-- Start Input for this task --

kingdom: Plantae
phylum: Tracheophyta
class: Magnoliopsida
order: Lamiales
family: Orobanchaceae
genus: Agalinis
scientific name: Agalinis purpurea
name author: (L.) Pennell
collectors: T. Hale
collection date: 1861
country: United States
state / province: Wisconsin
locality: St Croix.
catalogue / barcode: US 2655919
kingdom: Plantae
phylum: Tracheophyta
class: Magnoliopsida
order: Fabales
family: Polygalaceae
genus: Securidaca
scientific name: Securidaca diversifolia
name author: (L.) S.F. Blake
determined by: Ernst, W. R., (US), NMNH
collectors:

-- End Input for this task --

* **Exercise prompt**
Put every line of the rows above into a numbered list, leaving out any blank lines.

* **Solved problem**
1. kingdom: Plantae
2. phylum: Tracheophyta
3. class: Magnoliopsida
4. order: Lamiales
5. family: Orobanchaceae
6. genus: Agalinis
7. scientific name: Agalinis purpurea
8. name author: (L.) Pennell
9. collectors: T. Hale
10. collection date: 1861
11. country: United States
12. state / province: Wisconsin
13. locality: St Croix.
14. catalogue / barcode: US 2655919
15. kingdom: Plantae
16. phylum: Tracheophyta
17. class: Magnoliopsida
18. order: Fabales
19. family: Polygalaceae
20. genus: Securidaca
21. scientific name: Securidaca diversifolia
22. name author: (L.) S.F. Blake
23. determined by: Ernst, W. R., (US), NMNH
24. collectors:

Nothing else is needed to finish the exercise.